Facebook, champion du monde de la communication pourrie

2018 a été une « annus horribilis » pour Facebook. Mais la créature de Mark Zuckerberg ne peut que s’en prendre à elle-même. A l’heure où ces lignes sont écrites, la réputation du n°1 des médias sociaux est largement ternie par les multiples scandales qui ont jalonné son année. Tout a commencé en mars 2018 avec les révélations autour du (feu) cabinet de conseil Cambridge Analytica. Grâce à un lanceur d’alerte, il s’avère que l’officine britannique d’influence a aspiré les données de dizaines de millions d’utilisateurs de Facebook à leur insu et s’en est servi pour promouvoir le programme de Donald Trump durant la présidentielle de 2016 aux Etats-Unis.
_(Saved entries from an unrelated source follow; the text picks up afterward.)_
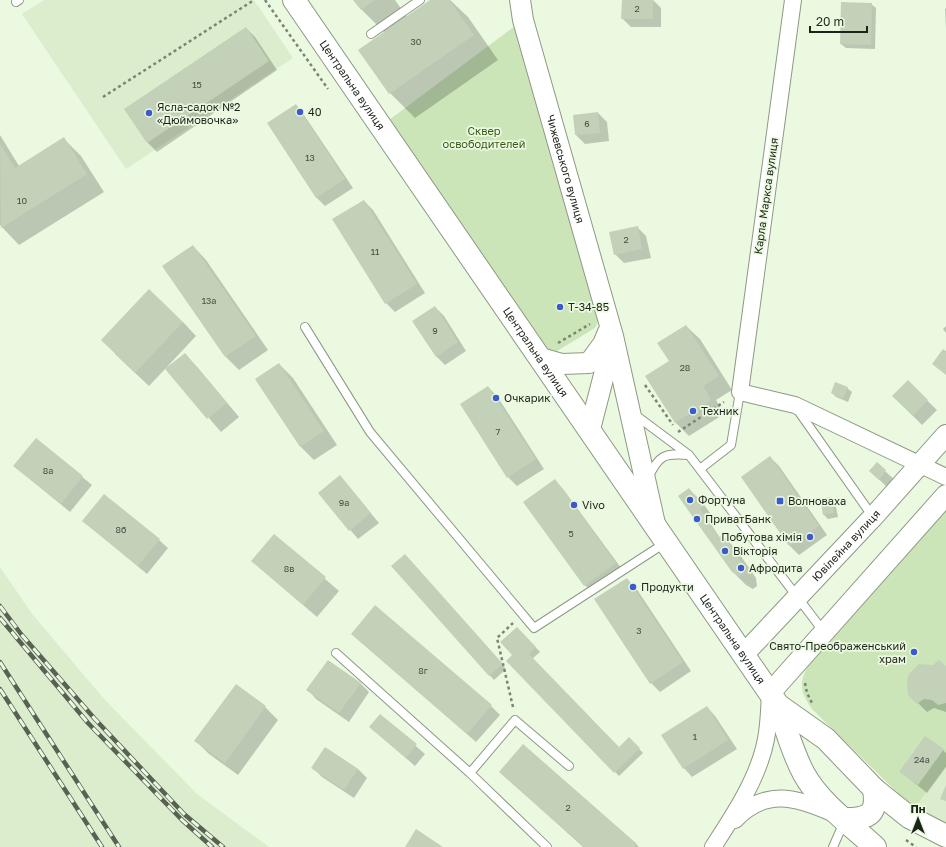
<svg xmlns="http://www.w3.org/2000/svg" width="946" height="847" font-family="'Golos Text',sans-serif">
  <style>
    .built { fill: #dbedcd }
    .green { fill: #cbe5b8 }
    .shadow { fill: #0003 }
    .building { fill: #c3d1b8 }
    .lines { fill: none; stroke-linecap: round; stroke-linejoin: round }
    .service-casing { stroke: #8d9a83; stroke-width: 10 }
    .minor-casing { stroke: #8d9a83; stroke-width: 18 }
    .tertiary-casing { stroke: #8d9a83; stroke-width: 22 }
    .secondary-casing { stroke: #8d9a83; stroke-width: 24 }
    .path { stroke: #7b8574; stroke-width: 2.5; stroke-dasharray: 3 3; stroke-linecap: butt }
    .service { stroke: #fff; stroke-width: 8 }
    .minor { stroke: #fff; stroke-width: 16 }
    .tertiary { stroke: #fff; stroke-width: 20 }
    .secondary { stroke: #fff; stroke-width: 22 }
    .rail-casing { stroke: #596154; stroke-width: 4.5 }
    .rail { stroke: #eaf9e0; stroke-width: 3; stroke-dasharray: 9; stroke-linecap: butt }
    .poi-dot { fill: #3e59cc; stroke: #eaf9e0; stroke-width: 1.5 }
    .labels { text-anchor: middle; stroke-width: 3.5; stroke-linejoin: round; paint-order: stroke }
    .number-label { font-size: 9px; fill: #474e42 }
    .street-label { font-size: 11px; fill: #1e231a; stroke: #eaf9e0 }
    .poi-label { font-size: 11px; fill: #1e231a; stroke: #eaf9e0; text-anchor: start }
    .park-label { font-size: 11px; fill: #395a17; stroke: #eaf9e0 }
  </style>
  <rect width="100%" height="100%" fill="#eaf9e0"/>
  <path class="built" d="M44,0h210l39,58 -167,111 -104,-155z
    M0,567l33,48 72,85 92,94 72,53h-269z
    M946,766v60l-32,-17z"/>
  <path class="green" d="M523,20l76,300 -4,8 -38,23 -11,-2 -157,-229z
    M946,510v256l-32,43 -102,-100c-11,-16 -14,-25 -4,-43z"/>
  <path class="shadow" d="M355,0h40l12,17 24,-17h19l18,17 30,43 -83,58 -25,-25 -5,-60 -23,-23z
    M623,0h30l8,8v19h-30l-9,-9z
    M842,3l29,1 5,4 -1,41 -29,-1 -5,-4z
    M946,8v22l-1,-21z
    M246,28l9,9 22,33 -120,82 -9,-9 -23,-33z
    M295,106l9,9 49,73 -28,18 -9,-9z
    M598,113l9,9 2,19 -24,3 -9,-9z
    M0,135l19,31 45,-27 17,17 23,36 -85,53 -19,-20z
    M364,201l9,9 52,83 -30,19 -9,-9z
    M637,227l9,9 5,22 -27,5 -9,-9z
    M193,246l13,14 62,90 -29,20 -13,-13 -63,-91z
    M435,307l9,9 22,35 -21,14 -9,-9z
    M183,322l13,14 -30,32 19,-14 13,14 41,49 -18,15 -55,-64 -17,18 -34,-32z
    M686,326l14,13 32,51 -16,10 8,14 -35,22 -14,-14 -5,-61z
    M946,326v7l-3,-4z
    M279,364l14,14 44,67 -23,15 -13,-13 -45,-67z
    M908,382l29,28 -15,15 -29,-29z
    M488,387l9,9 47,73 -27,17 -9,-9z
    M847,388l5,4 -4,10 -12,-5 -4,-4z
    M36,439l56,46 -22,27 -56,-46z
    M770,457l9,9 48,69 -28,20 -9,-9 -48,-69z
    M877,464l18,16 -7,8 -18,-17z
    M340,476l39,47 -21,16 -39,-46z
    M555,480l8,9 61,83 -30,22 -9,-9z
    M689,489l13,13 14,19 -5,3 9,14 3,-2 13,13 20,29 1,8 -4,3 -7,-4 -14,-14z
    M831,498l4,4 3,15 -10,2 -4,-4z
    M83,521l76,19 9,8 -21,26z
    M274,535l65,56 -22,26 -65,-56z
    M409,559l97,110 -12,11 -102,-114z
    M627,579l9,9 55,83 -31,21 -9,-9z
    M517,628l23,24 -8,7 87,89 10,-10 14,15 -24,23 -111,-115 6,-6z
    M352,634l139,72 9,9 -24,27z
    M946,667v45l-12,-4 -7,4 -18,-18z
    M360,683l9,9 -20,30 -33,-23 -8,-9z
    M265,707l13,13 -40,55 -29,-21 -13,-13z
    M707,707l8,9 22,33 -45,28 -8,-9z
    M380,715l45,39 -10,12 -45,-39z
    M326,748l32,21 9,9 -13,20 -32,-21 -9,-9z
    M943,750l3,3v14l-19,26 -26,-21z
    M500,772l136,72 3,3h-56z"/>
  <path class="building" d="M353,0h22l-14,10z
    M430,0h19l25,35 -85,59 -31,-44z
    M622,0h31v19h-32z
    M841,2l31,1 -1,42 -31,-1z
    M246,27l23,34 -122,82 -23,-34z
    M296,104l49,75 -29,19 -49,-75z
    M598,112l2,21 -25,2 -2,-20z
    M64,137l23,37 -86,54 -1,-84 15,24z
    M364,200l53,84 -32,20 -53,-85z
    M638,226l4,23 -28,6 -5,-23z
    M193,245l63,91 -31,21 -63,-91z
    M149,289l34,33 -48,51 -34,-33z
    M435,306l23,36 -22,15 -24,-36z
    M686,325l33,51 -16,10 8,14 -36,23 -30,-47 24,-15 -12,-18z
    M943,349l3,2v24l-14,-11z
    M185,353l42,50 -20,16 -42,-50z
    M279,363l45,68 -24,16 -45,-68z
    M908,380l20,20 -15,16 -21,-20z
    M835,382l13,5 -5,12 -12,-6z
    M488,386l48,73 -29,19 -47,-74z
    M36,438l47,38 -22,28 -48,-38z
    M770,456l49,70 -30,20 -48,-69z
    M877,462l9,8 -7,10 -10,-9z
    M340,475l31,38 -22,18 -31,-38z
    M555,479l61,84 -32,23 -61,-84z
    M689,488l14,19 -3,2 19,28 4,-2 20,29 1,9 -5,3 -7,-4 -54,-76z
    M104,494l56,45 -22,27 -56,-45z
    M831,497l3,16 -11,2 -3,-16z
    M274,534l52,43 -23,28 -52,-44z
    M405,554l98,110 -14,12 -98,-110z
    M627,578l56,84 -33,22 -56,-85z
    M375,605l117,100 -25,29 -116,-100z
    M517,627l19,20 -7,7 90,93 10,-10 11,11 -26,25 -108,-112 6,-6 -12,-13z
    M328,660l33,23 -22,30 -33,-23z
    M939,660l7,6v37l-8,2 -6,-5 -8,-1 -7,5 -9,-9 -1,-14 2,-7 10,-10 14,1z
    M236,684l30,22 -41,57 -31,-22z
    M707,706l21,34 -45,29 -22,-34z
    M380,714l37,30 -11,14 -37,-31z
    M925,736l19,13 -26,36 -19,-13z
    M523,744l114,100 -3,3h-50l-85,-75z
    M325,747l33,22 -14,21 -33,-22z
    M946,785v16l-6,-2z
    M416,829l27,18h-38z"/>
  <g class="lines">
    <g class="service-casing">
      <path id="service" d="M16,2l3,-2
        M371,34l49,-34
        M305,327l65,105 164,196 131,-85
        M797,409l76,108
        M634,414l55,41 135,177
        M700,469l31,-24 9,-53
        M648,478c11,-23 16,-25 40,-23
        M336,653l134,120 77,74
        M470,773l45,-53 54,46
        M833,847l11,-25"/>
    </g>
    <g class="minor-casing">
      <path id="minor" d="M793,0l-53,392 55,13 151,72
        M735,820c30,-32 61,-23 97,-7
        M713,847c21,-32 46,-70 53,-108 3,-15 3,-31 4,-46"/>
    </g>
    <g class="tertiary-casing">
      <g id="tertiary">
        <path id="s1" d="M520,0l3,20 90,316 42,188"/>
        <path d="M541,358l21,6 27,-1 14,-19 5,-12"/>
        <path d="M590,429l23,-89"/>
        <path id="s2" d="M744,654l129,-137 73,-82"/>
        <path d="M770,693l176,-198"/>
      </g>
    </g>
    <g class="secondary-casing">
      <g id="secondary">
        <path id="s3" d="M294,0l484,705c8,23 14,47 26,69 16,29 47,51 71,73"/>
        <path d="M778,705l48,34 48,50 35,28 37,19"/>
        <path d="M845,819c23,0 33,-4 29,-30"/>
      </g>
    </g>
    <path class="path" d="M265,0l63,89
      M103,97l151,-97
      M558,343l32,-19
      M645,385l28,40
      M678,432l46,-30
      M805,683l2,10 5,10
      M513,707l-16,-69 16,-15
      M906,840l10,7"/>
    <use href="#service" class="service"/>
    <use href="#minor" class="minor"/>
    <use href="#tertiary" class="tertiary"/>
    <use href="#secondary" class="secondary"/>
    <g class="rail-casing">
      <path id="rail" d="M0,606l21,28 73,84 90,96 39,33
        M0,618l88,105 94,97 30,27
        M0,662l119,185
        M0,689l102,158"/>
    </g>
    <use href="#rail" class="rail"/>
  </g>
  <g class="poi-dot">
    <circle cx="300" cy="112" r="4"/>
    <circle cx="149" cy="113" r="4"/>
    <circle cx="560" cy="307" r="4"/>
    <circle cx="496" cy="398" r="4"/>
    <circle cx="693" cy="411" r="4"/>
    <circle cx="690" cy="500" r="4"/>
    <rect x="776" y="497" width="8" height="8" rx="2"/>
    <circle cx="574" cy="505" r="4"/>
    <circle cx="697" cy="519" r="4"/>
    <circle cx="810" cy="537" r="4"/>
    <circle cx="725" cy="551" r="4"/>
    <circle cx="741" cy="568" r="4"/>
    <circle cx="633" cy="587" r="4"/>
    <circle cx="914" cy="652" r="4"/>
  </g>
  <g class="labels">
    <g class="number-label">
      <text x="637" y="12">2</text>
      <text x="416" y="45">30</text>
      <text x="197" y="88">15</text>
      <text x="587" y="127">6</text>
      <text x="310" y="161">13</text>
      <text x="22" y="204">10</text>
      <text x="626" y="243">2</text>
      <text x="375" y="255">11</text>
      <text x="209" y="304">13а</text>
      <text x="435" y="334">9</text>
      <text x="685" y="371">28</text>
      <text x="498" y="435">7</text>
      <text x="48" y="474">8а</text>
      <text x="344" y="506">9а</text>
      <text x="121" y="533">8б</text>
      <text x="571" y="537">5</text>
      <text x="289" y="572">8в</text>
      <text x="639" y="634">3</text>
      <text x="423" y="674">8г</text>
      <text x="695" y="740">1</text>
      <text x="922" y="763">24а</text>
      <text x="568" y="811">2</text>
    </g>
    <g class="street-label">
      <text dy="4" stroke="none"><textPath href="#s3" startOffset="103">Центральна вулиця</textPath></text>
      <text dy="4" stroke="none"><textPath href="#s1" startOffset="175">Чижевського вулиця</textPath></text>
      <text transform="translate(766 196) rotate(-82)" y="4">Карла Маркса вулиця</text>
      <text dy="4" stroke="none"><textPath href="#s3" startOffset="427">Центральна вулиця</textPath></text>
      <text dy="4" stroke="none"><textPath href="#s2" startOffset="149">Ювілейна вулиця</textPath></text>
      <text dy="4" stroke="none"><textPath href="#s3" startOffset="775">Центральна вулиця</textPath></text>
    </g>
    <g class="poi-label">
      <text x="157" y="111">Ясла-садок №2<tspan x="157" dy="13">«Дюймовочка»</tspan></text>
      <text x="308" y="116">40</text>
      <text x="568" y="311">Т-34-85</text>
      <text x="504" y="402">Очкарик</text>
      <text x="701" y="415">Техник</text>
      <text x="698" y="504">Фортуна</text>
      <text x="788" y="505">Волноваха</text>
      <text x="582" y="509">Vivo</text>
      <text x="705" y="523">ПриватБанк</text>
      <text x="802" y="541" text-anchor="end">Побутова хімія</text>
      <text x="733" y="555">Вікторія</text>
      <text x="749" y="572">Афродита</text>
      <text x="641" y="591">Продукти</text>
      <text x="906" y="650" text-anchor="end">Свято-Преображенський<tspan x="906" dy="13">храм</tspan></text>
    </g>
    <g class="park-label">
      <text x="484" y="135">Сквер<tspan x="484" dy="13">освободителей</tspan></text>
    </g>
  </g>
  <g transform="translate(918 819)" stroke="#eaf9e0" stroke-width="3" paint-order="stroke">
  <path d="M0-3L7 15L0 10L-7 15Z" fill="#1e231a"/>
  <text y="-6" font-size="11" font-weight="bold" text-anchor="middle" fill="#1e231a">Пн</text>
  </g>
  <path d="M810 26v6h57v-6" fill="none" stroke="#1e231a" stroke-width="2"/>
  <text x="816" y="26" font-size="12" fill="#1e231a" stroke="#eaf9e0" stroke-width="3" paint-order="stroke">20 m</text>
</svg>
Déjà énorme en soi, cette découverte n’est rien au regard de ce qui va suivre. Le New York Times publie une première enquête en juin 2018 qui dévoile la gestion très laxiste et mercantile des données personnelles par Facebook. Des accès privilégiés auront ainsi été accordés à des sociétés comme Apple, Microsoft et Amazon sans parler d’acteurs russes. En octobre 2018, la crise s’accentue. Le Parlement britannique met en ligne une série de mails internes à la société. On y apprend entre autres que Mark Zuckerberg comptait exploiter les données de ses utilisateurs en les vendant tout en assurant une surveillance renforcée des applis maison fonctionnant sur Android pour capter toujours plus de données. Une onde de choc qui sera de surcroît assortie d’autres défaillances comme le cyberpiratage de 50 millions de profils Facebook, le gonflage abusif des statistiques d’audience des vidéos sur Facebook ou l’exposition accidentelle des photos privées de 6,8 millions d’utilisateurs.

Devant ce tsunami réputationnel, on aurait pu croire que Facebook ferait preuve d’autant d’avant-gardisme dont il se vante régulièrement pour sa technologie et ses applications. Pourtant, c’est une rocambolesque et pitoyable stratégie de communication qui sera déroulée. Elle commence avec les auditions de Mark Zuckerberg devant des parlementaires américains puis européens. Le n°1 de Facebook va parvenir à royalement enfumer une assistance certes remontée mais pas vraiment pétrie de culture digitale. « Zuck » s’en sortira en multipliant les silences et les non-dits, en distillant des réponses dilatoires et en parsemant des éléments de langage qui datent de Mathusalem.

De Charybde en Scylla

En coulisses, c’est néanmoins l’alerte maximale au sein de la direction générale et des équipes de communication. Tous sont conscients malgré tout que les rebonds incessants affectent durablement l’image de l’entreprise et des services qu’elle propose. Alors comme souvent dans les crises mal gérées, on cherche un bouc émissaire qui serait à l’œuvre derrière cette décapilotade réputationnelle. Le coupable est tout désigné : un magnat des affaires dénommé George Soros qui a souvent tenu des propos très acerbes envers Facebook. L’entreprise mandate un cabinet d’affaires publiques pour faire du « dark PR » comme le révèle le New York Times (1) : « Madame Sandberg a supervisé une campagne de lobbying agressive visant à lutter contre les critiques envers Facebook, à déplacer la colère du public sur les entreprises rivales et à éviter une réglementation dommageable (…) Facebook a fait appel à un cabinet d’études républicain pour discréditer les manifestants activistes, notamment en les reliant au financier George Soros ». Facebook admettra du bout des lèvres huit jours plus tard.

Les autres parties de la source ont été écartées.